648.4 Pierre lui aussi, bien que plus paisiblement, se met à pleurer et, dans ses larmes, il supplie Jean de l’aviser, s’il le peut, afin qu’il soit présent au départ de Marie, ou du moins à sa sépulture.
« Je le ferai, si cela m’est permis, mais j’en doute beaucoup. Quelque chose me dit intérieurement que, comme Elie fut ravi par un tourbillon céleste sur un char de feu, il en sera de même pour elle. Je n’aurai pas le temps de m’apercevoir de son passage prochain qu’elle sera déjà au Ciel avec son âme.
– Mais son corps au moins restera. Celui du Maître est resté ! Or il était Dieu !
– Pour lui, c’était nécessaire. Pour elle, non. Lui devait, par sa résurrection, démentir les calomnies des juifs, et par ses apparitions convaincre le monde, devenu hésitant ou même négateur à cause de sa mort sur la croix. Marie n’a pas besoin de cela. Mais si je puis le faire, je te préviendrai. 648.5 Adieu, Pierre, pontife et mon frère dans le Christ. Je retourne vers elle, qui m’attend sûrement. Que Dieu soit avec toi.
– Et avec toi aussi. Demande à Marie de prier pour moi, et de me pardonner encore ma lâcheté de la nuit du procès de Jésus. C’est un souvenir que je n’arrive pas à effacer de mon cœur, il ne me laisse pas en paix… »
Des larmes coulent sur les joues de Pierre, qui achève :
« Qu’elle soit pour moi une Mère, une Mère aimante pour son fils prodigue et malheureux…
– Il n’est pas besoin que je le lui dise. Elle t’aime plus qu’une mère selon le sang. Elle t’aime en Mère de Dieu, et avec l’amour d’une Mère de Dieu. Si elle était prête à pardonner à Judas, dont la faute était sans mesure, peux-tu penser qu’elle ne t’ait pas pardonné à toi ? Paix à toi, mon frère. Je m’en vais.
– Et moi, je te suis, si tu le permets. Je veux la voir une fois encore.
– Viens. Je connais le chemin à prendre pour entrer à Gethsémani sans être vus. »

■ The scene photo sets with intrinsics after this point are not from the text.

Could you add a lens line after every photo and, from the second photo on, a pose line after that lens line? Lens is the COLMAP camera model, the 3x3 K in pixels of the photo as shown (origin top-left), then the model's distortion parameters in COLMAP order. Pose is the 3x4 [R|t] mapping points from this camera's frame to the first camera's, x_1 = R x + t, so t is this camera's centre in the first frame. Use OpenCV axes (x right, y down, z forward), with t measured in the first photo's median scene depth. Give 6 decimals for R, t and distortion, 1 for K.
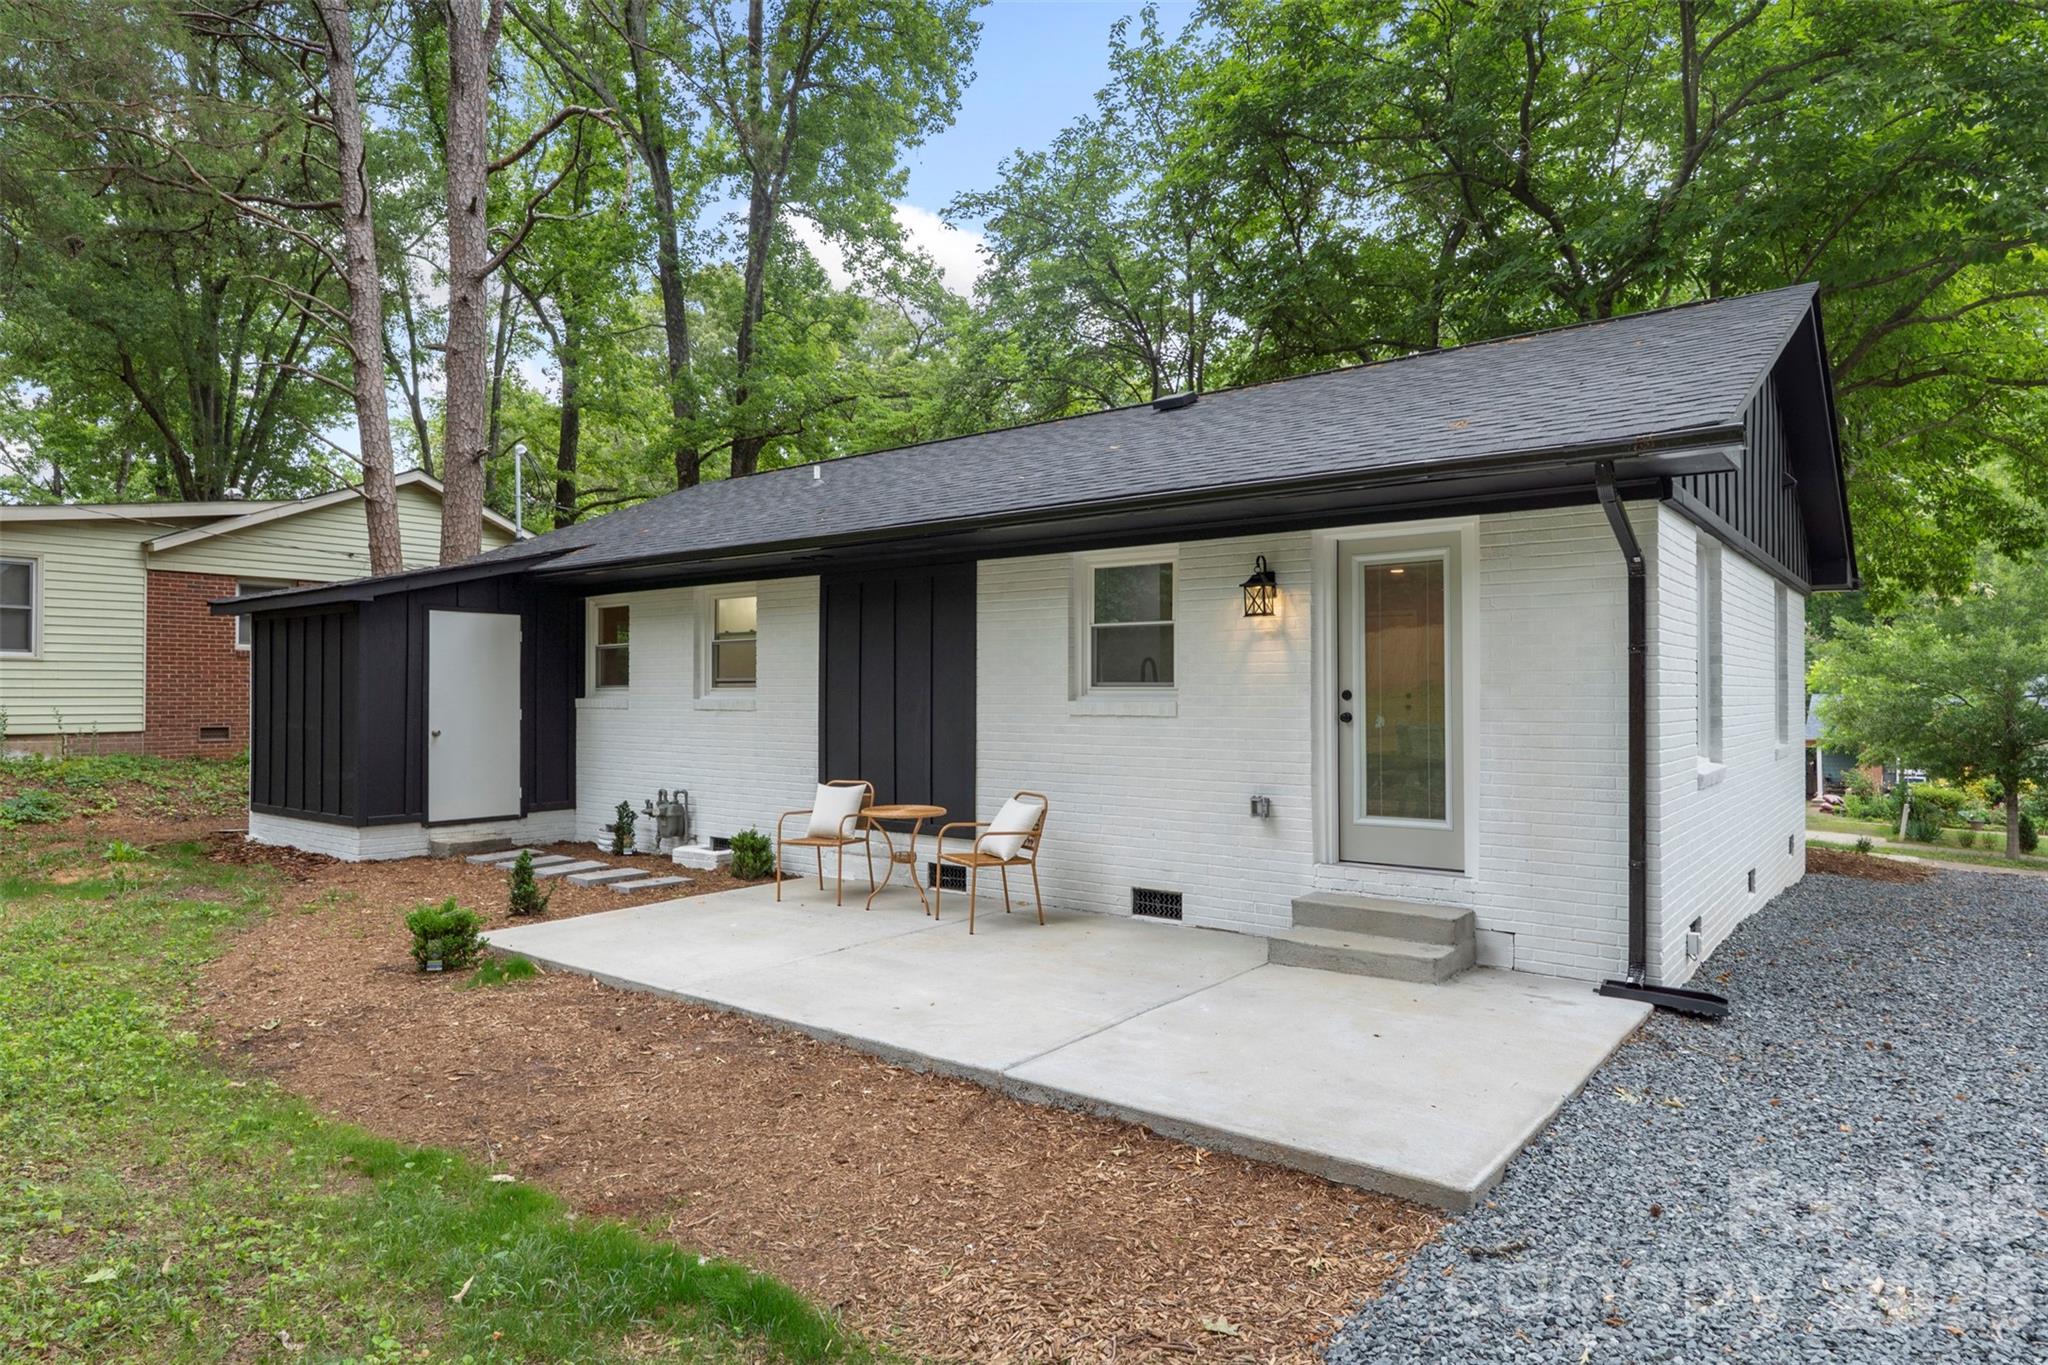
lens RADIAL K [[1170.6, 0, 1024.0], [0, 1170.6, 682.5], [0, 0, 1]] dist [-0.000567, 0.000050]
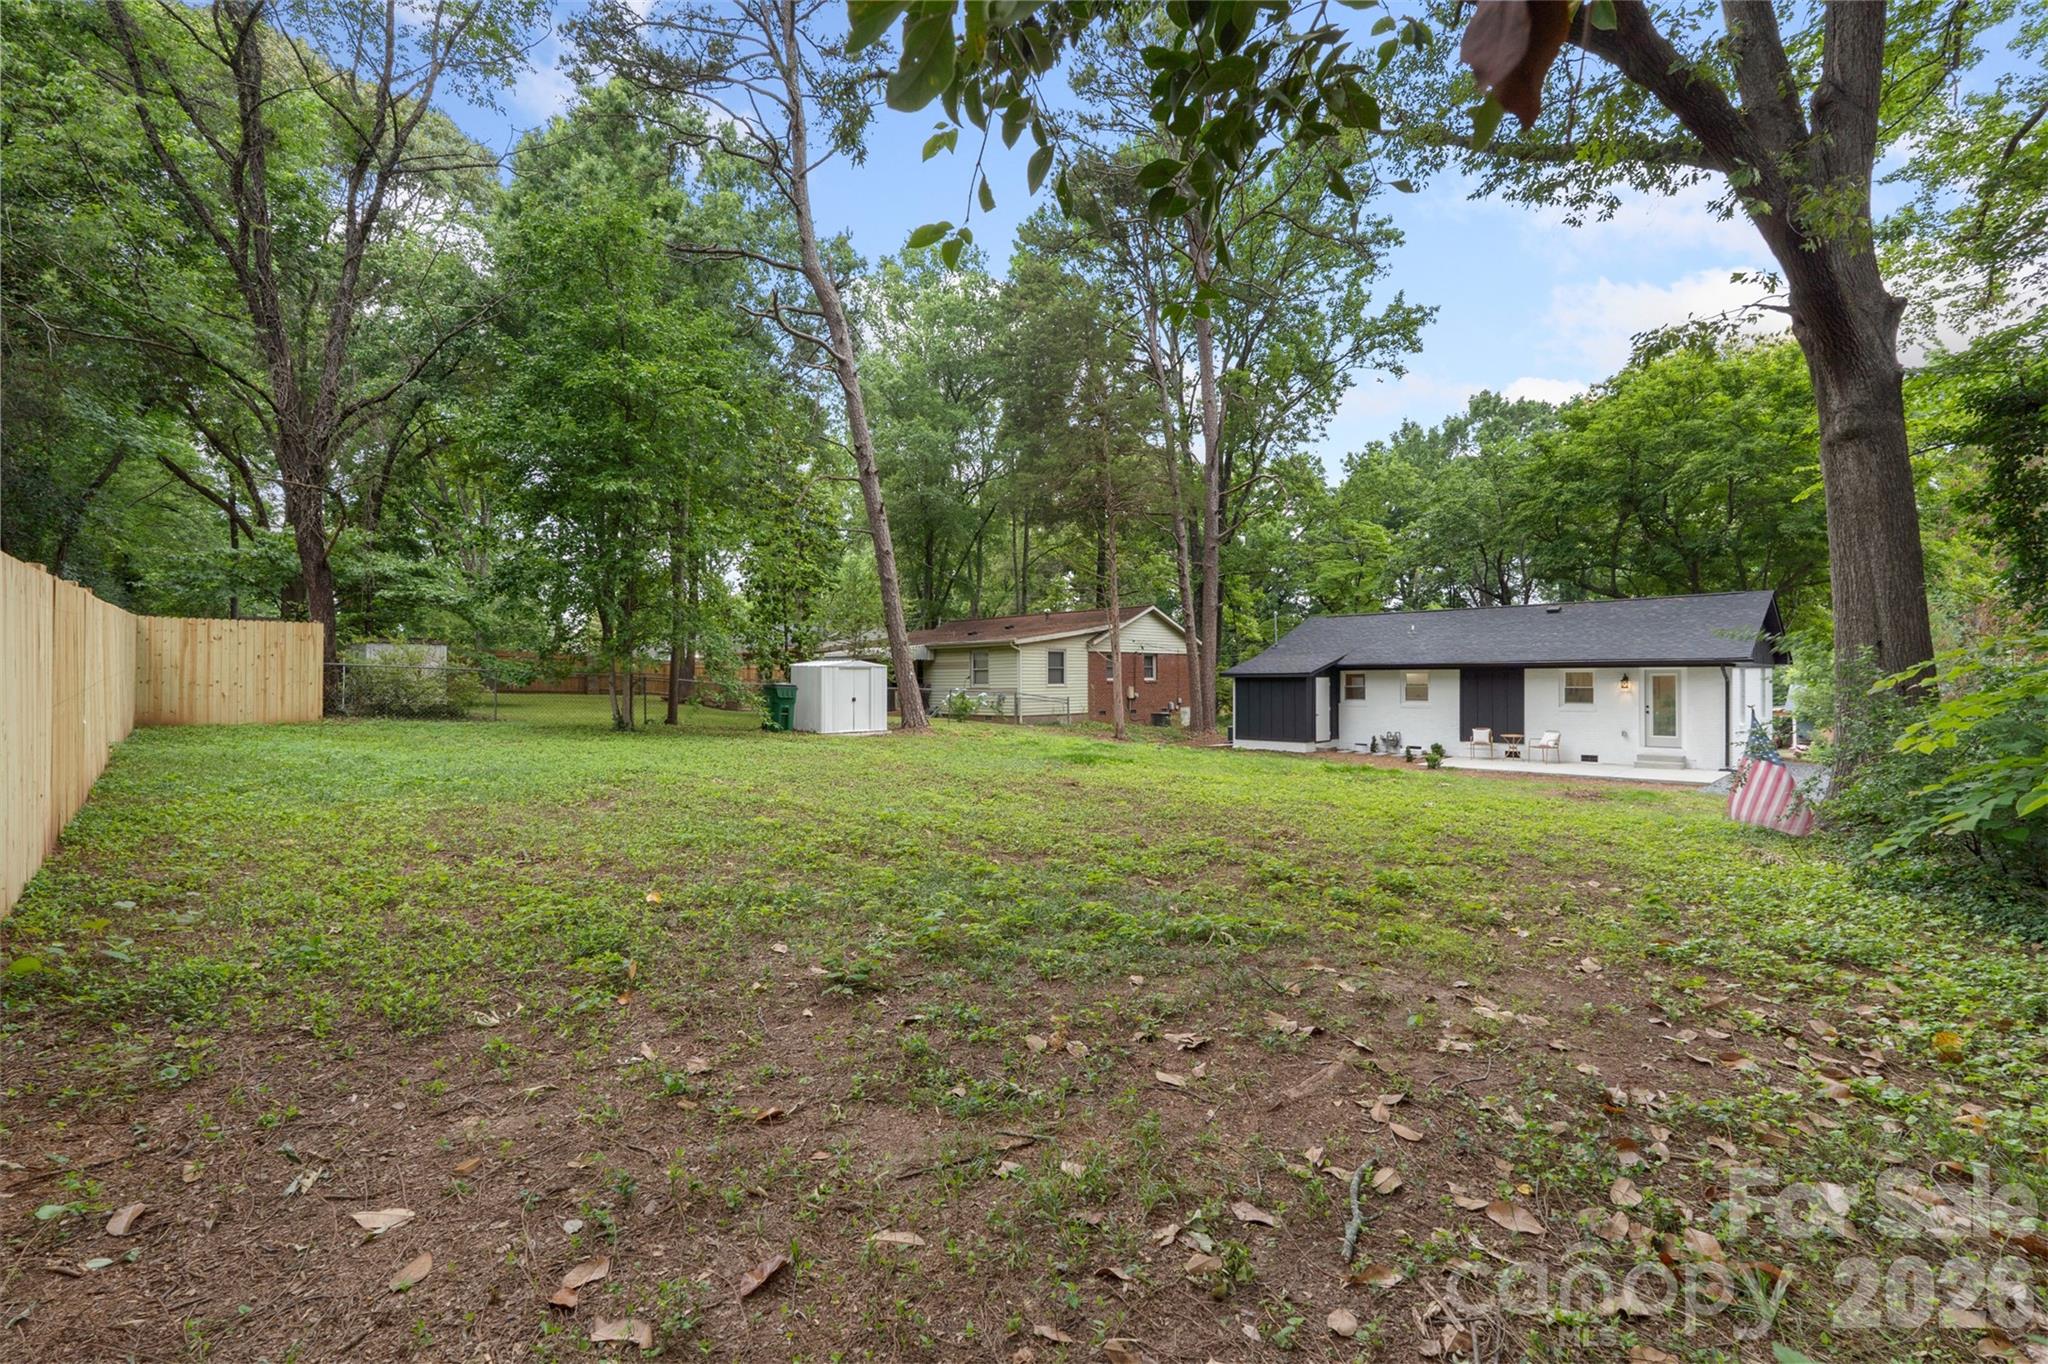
lens RADIAL K [[897.0, 0, 1024.0], [0, 897.0, 682.0], [0, 0, 1]] dist [0.000716, -0.000008]
pose [[0.988660, 0.001830, -0.150157, -1.276973], [-0.000504, 0.999961, 0.008867, -0.092780], [0.150168, -0.008691, 0.988622, -2.209462]]
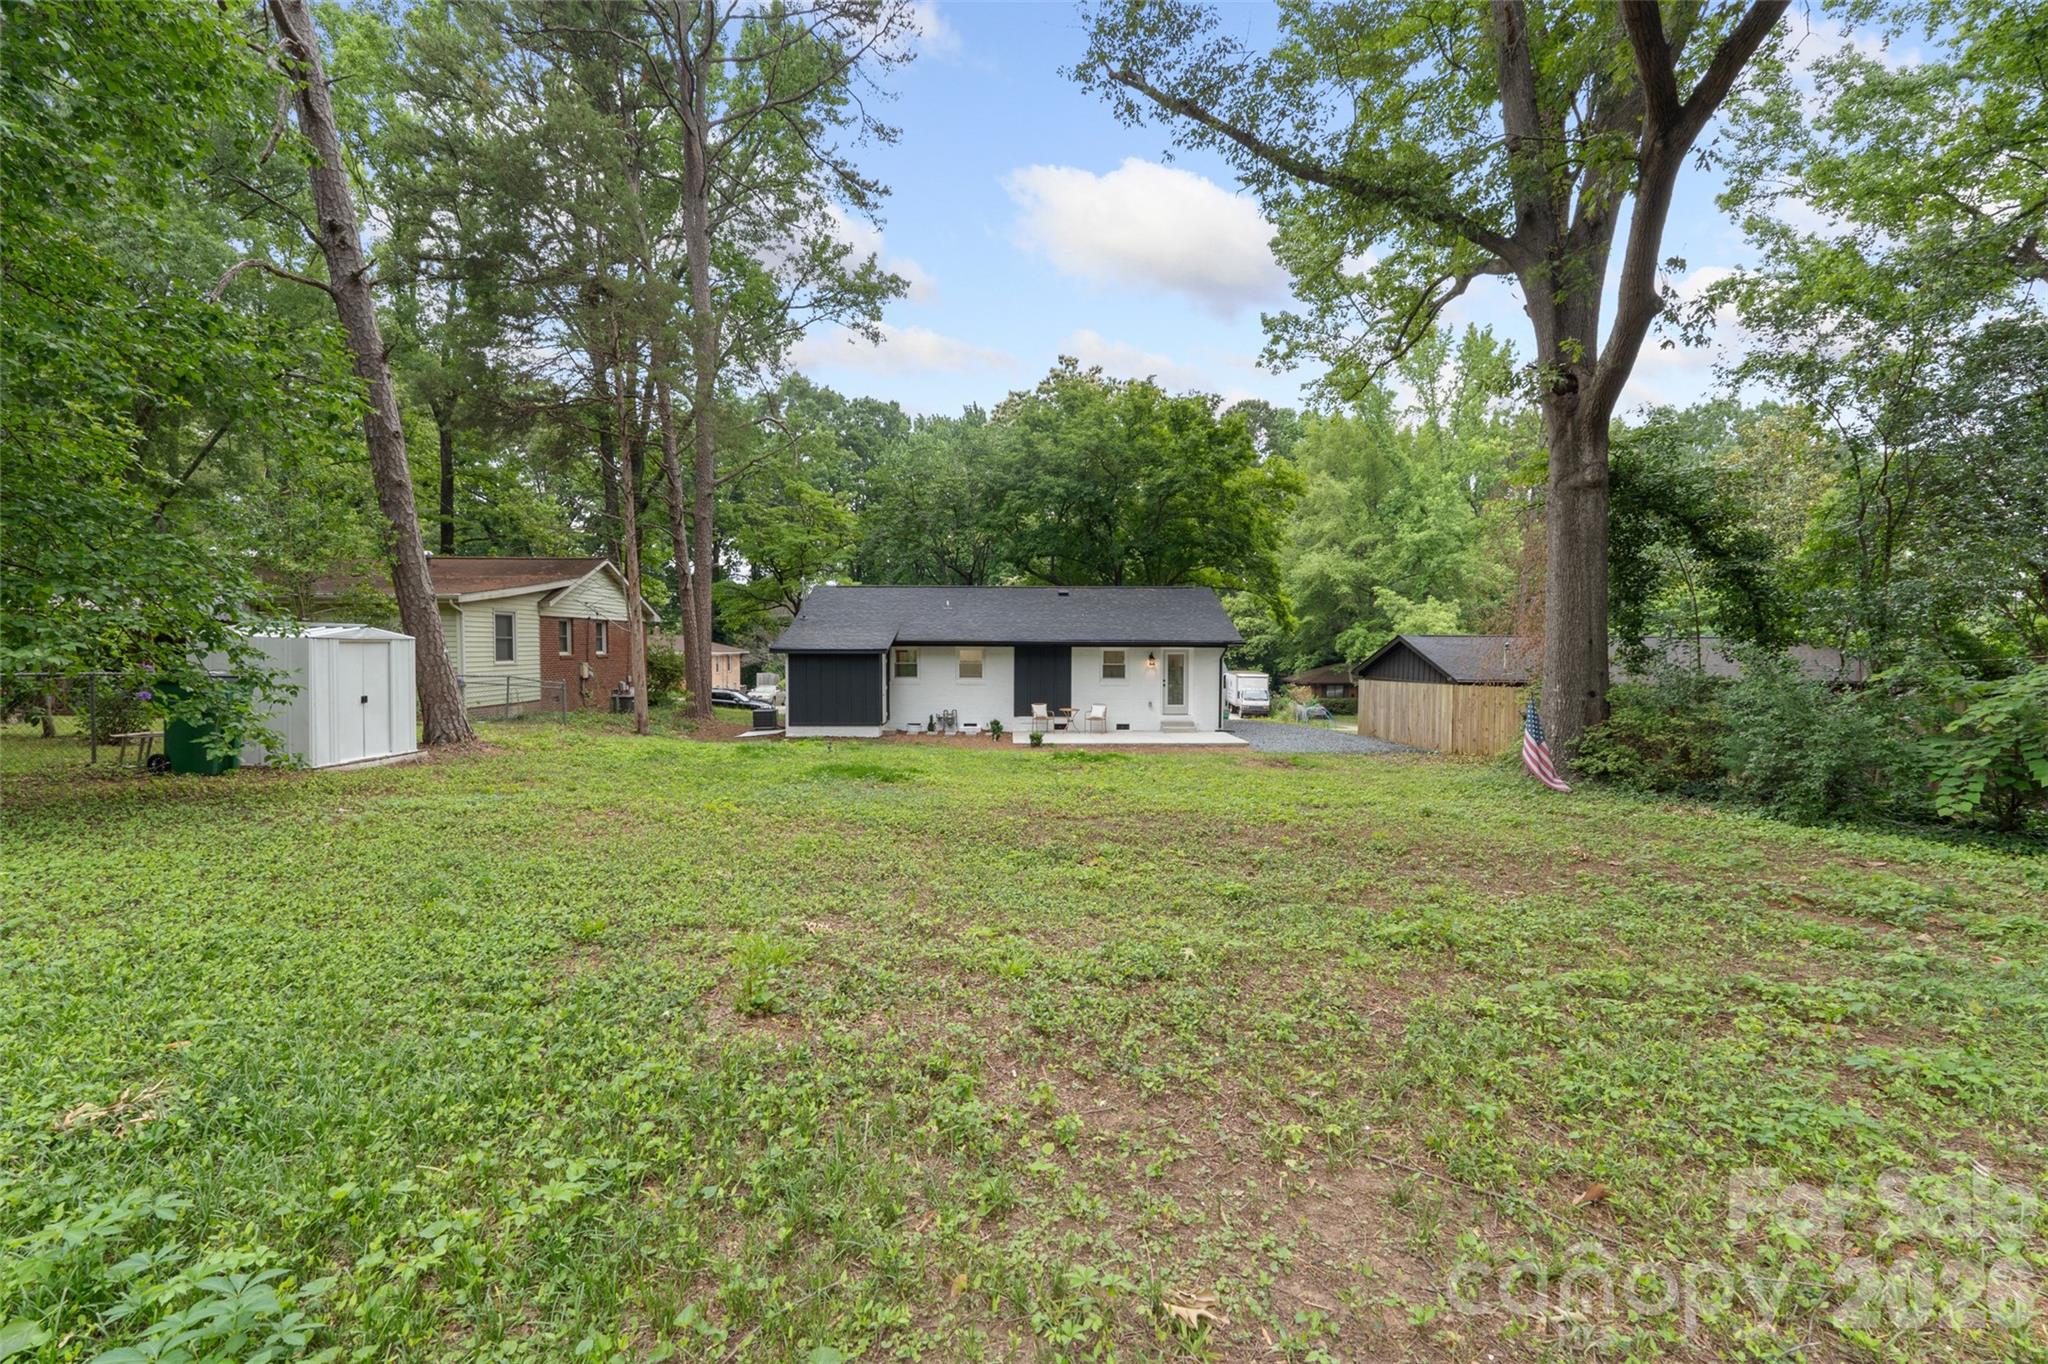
lens RADIAL K [[897.0, 0, 1024.0], [0, 897.0, 682.0], [0, 0, 1]] dist [0.000716, -0.000008]
pose [[0.786748, -0.015942, 0.617068, -2.236199], [-0.010964, 0.999148, 0.039791, -0.113672], [-0.617177, -0.038071, 0.785903, -1.424276]]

648.6 Ils se mettent en route et marchent, rapides et silencieux, en direction de Jérusalem, mais ils passent par la route haute qui rejoint l’Oliveraie du côté le plus éloigné de la ville.
Ils y arrivent quand déjà l’aube blanchit. Ils entrent à Gethsémani et descendent vers la petite maison. Marie, qui est sur la terrasse, les voit venir et elle descend à leur rencontre avec un cri de joie.
Pierre tombe vraiment à ses pieds, le visage contre terre :
« Mère, pardon !
– De quoi donc ? Aurais-tu péché en quoi que ce soit ? Celui qui me révèle toute vérité m’a seulement appris que tu es son digne successeur dans la foi. Comme homme, je t’ai toujours trouvé juste, bien que parfois impulsif. Que dois-je donc te pardonner ? »
Pierre pleure en silence.
Jean explique :
« Pierre n’arrive pas à trouver la paix parce qu’il a renié Jésus, dans la cour du Temple.
– C’est du passé. C’est effacé, Pierre. Jésus t’a-t-il donc fait des reproches ?
– Oh non !
– Etait-il moins affectueux avec toi qu’auparavant ?
– Non. En vérité, non. Au contraire !…
– Et ne t’a-t-il pas dit comment lui, et moi avec lui, nous t’avons compris et pardonné ?
– C’est vrai. Je suis toujours aussi stupide.
– Alors va et reste en paix. Je te l’assure, nous nous retrouverons tous, toi, les autres apôtres et diacres, et moi, au Ciel près de l’Homme-Dieu. Pour autant qu’il m’est donné de le faire, je te bénis. »
Puis, comme elle l’a fait pour Gamaliel, Marie pose les mains sur la tête de Pierre et y trace un signe de croix.
Pierre se penche pour lui baiser les pieds, puis il se lève, l’air bien plus serein qu’avant, et, toujours accompagné de Jean, il se dirige vers la haute grille, la franchit et s’éloigne, pendant que Jean, après avoir fermé l’entrée, revient trouver Marie.